Ooo a fun subject. A tightly related issue is whether or not the plugin is
allowed to exhibit non-causal behaviour. Should a plugin be able to see
into the future? And see which bits of information? As LADSPA plugins are
supposed to be able to run against live streams, the answer is no. OK, some
plugins could support extra functionality that cuts in only when running
offline, but...

Just as fuel for thought, consider how best to encapsulate a 'reverse'
plugin. The plugin needs its last input sample before it can produce any
output. It needs to know how long it is to run and all data that will ever
be fed to it. An API supporting this isn't hard to build, and a natural one
gives the plugin something that looks like a random-access file system. But
it cannot be run 'live' in any meaningful sense and is a fundamentally
different signal-processing paradigm to the somewhat narrower one LADSPA
addresses.

I like the sound of Conrad's future graphical implementation of control
manipulation - I'll be playing with this when it comes out!

In response to David's related mail, running plugins in short sections and
then changing parameters is explicitly supported by the API - properly
written plugins (and anything in CMT) will run quite happily. As you point
out, poorly written plugins should be fixed.

On the efficiency side, this memory reference approach is the most
efficient system I'm aware of under most (all?) circumstances where an
unpredictable agent is feeding scalar control information to the plugin
(okay, things are less simple for complex event data). If the plugin has a
high control-rate overhead because of filter coefficient recalculation or
suchlike it can simply cache its last calculations - the implicit overhead
is then just an if call. [In this context the issue of whether or not the
plugin is entitled to call itself 'hard' realtime is more subtle...]

--Richard

-----Original Message-----
From: Conrad Parker [SMTP:conradp_AT_cse.unsw.EDU.AU]
Sent: Thursday, October 19, 2000 7:05 AM
To: douglas irving repetto
Cc: linux-audio-dev_AT_ginette.musique.umontreal.ca
Subject: Re: [linux-audio-dev] finding the selection length with LADSPA

On Wed, Oct 18, 2000 at 06:25:28PM -0400, douglas irving repetto wrote:
>
> it seems to me that an awful lot of filter-type operations are most
> conveniently handled by a simple "select the region and run the filter"

**Raw data**
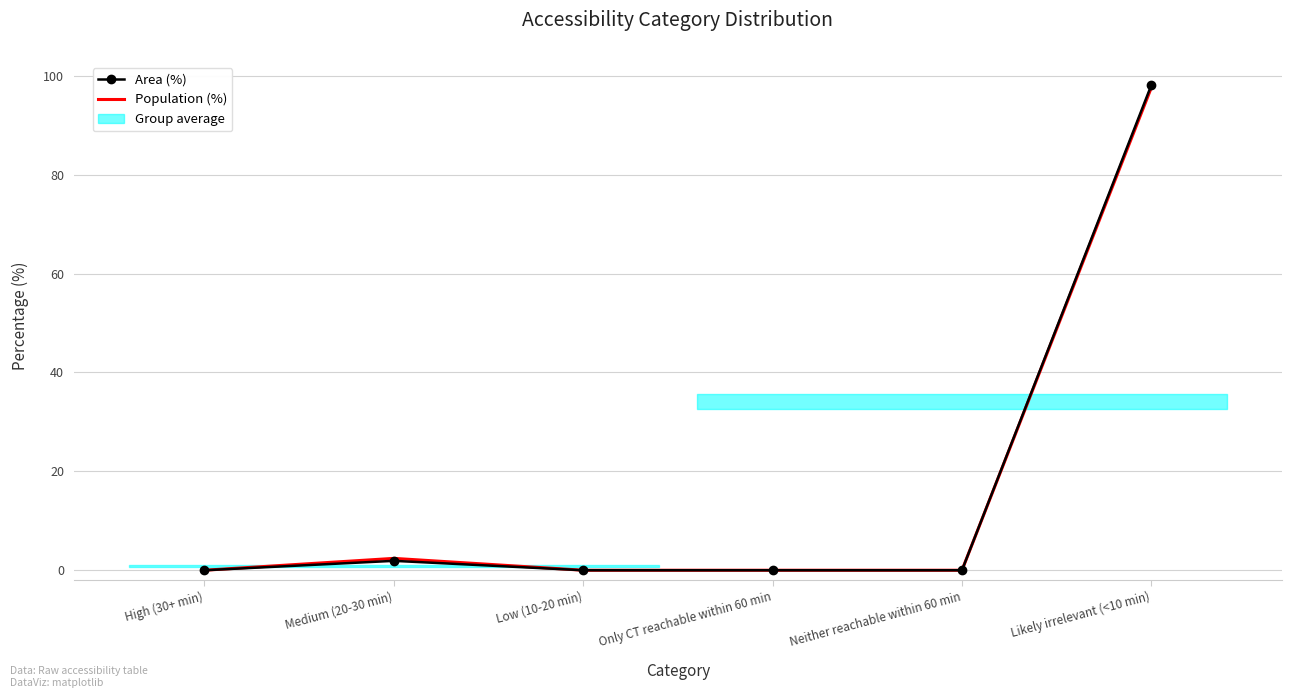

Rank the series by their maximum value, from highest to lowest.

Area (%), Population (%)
==
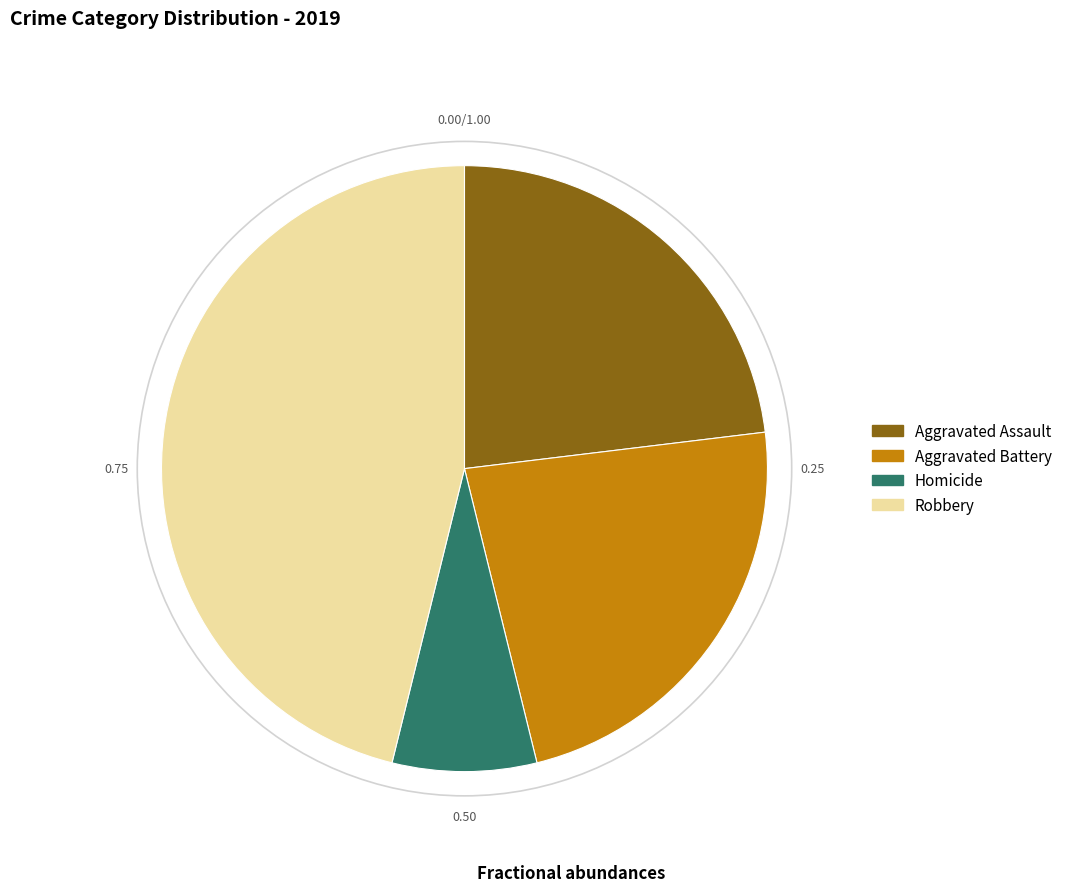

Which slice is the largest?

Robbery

**Required action A**
List every person named in the LADSPA mailing-list post, giving each name in its fullest form in the post.
**Required action B**
Carry on the LADSPA mailing-list post from the point where it stops.

**Expected answer A**
Conrad Parker
David
Richard
douglas irving repetto

**Expected answer B**
> model. and for any process that requires parameters to move from one
> value to another over the run of the process, the plugin needs to know
> the total number of samples that have been selected. having a user type
> in a time parameter could be both awkward and potentially inaccurate.

as most people have pointed out, LADSPA is only designed for dealing
with audio streams, not segments of a given length. Trying to twist
the plugins to do anything else is only going to get messy, both for
you writing the plugin and for the apps needing to coordinate more
information with the plugin.

I'm planning to handle this kind of thing (fades, envelopes) in sweep
as follows: rather than setting individual numeric parameters, the
user could provide (draw...) an envelope describing how that parameter
should vary over the selection. Sweep would then run the LADSPA plugin
in short sections, each time with slightly different parameter values as
given by the contour. This shouldn't be too much trouble from the
point of view of sweep's LADSPA plugin handler, because it runs
those plugins in many short sections already anyway.

In terms of quality, this shouldn't be any worse than the results
given in a realtime streaming environment (eg. in gdam or quasimodo),
where the user manipulates a dial to change LADSPA parameter values
over time.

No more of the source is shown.